Literature DB >> 27899671

RepeatsDB 2.0: improved annotation, classification, search and visualization of repeat protein structures.

Lisanna Paladin¹, Layla Hirsh^1,2, Damiano Piovesan¹, Miguel A Andrade-Navarro³, Andrey V Kajava^4,5,6, Silvio C E Tosatto^7,8.

Abstract

RepeatsDB 2.0 (URL: http://repeatsdb.bio.unipd.it/) is an update of the database of annotated tandem repeat protein structures. Repeat proteins are a widespread class of non-globular proteins carrying heterogeneous functions involved in several diseases. Here we provide a new version of RepeatsDB with an improved classification schema including high quality annotations for ∼5400 protein structures. RepeatsDB 2.0 features information on start and end positions for the repeat regions and units for all entries.

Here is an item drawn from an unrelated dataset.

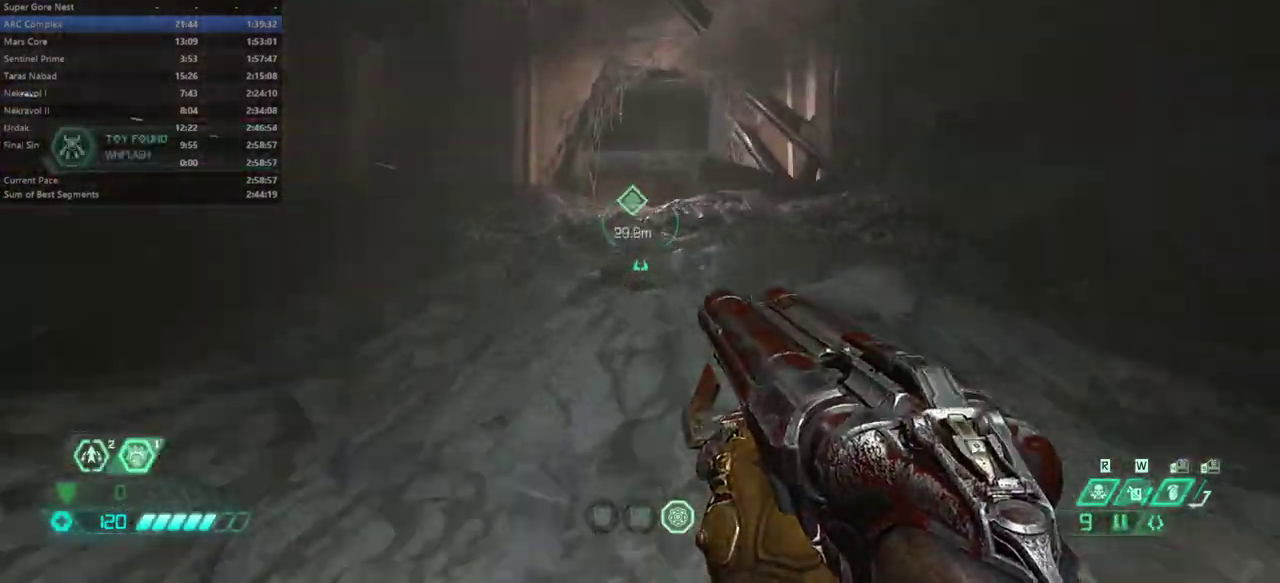
{"keys": ["e"], "mouse": [], "events": [[133, "shift", "down"], [267, "shift", "up"]]}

The extensive growth of repeat unit characterization was possible by applying the novel ReUPred annotation method over the entire Protein Data Bank, with data quality is guaranteed by an extensive manual validation for >60% of the entries. The updated web interface includes a new search engine for complex queries and a fully re-designed entry page for a better overview of structural data. It is now possible to compare unit positions, together with secondary structure, fold information and Pfam domains. Moreover, a new classification level has been introduced on top of the existing scheme as an independent layer for sequence similarity relationships at 40%, 60% and 90% identity.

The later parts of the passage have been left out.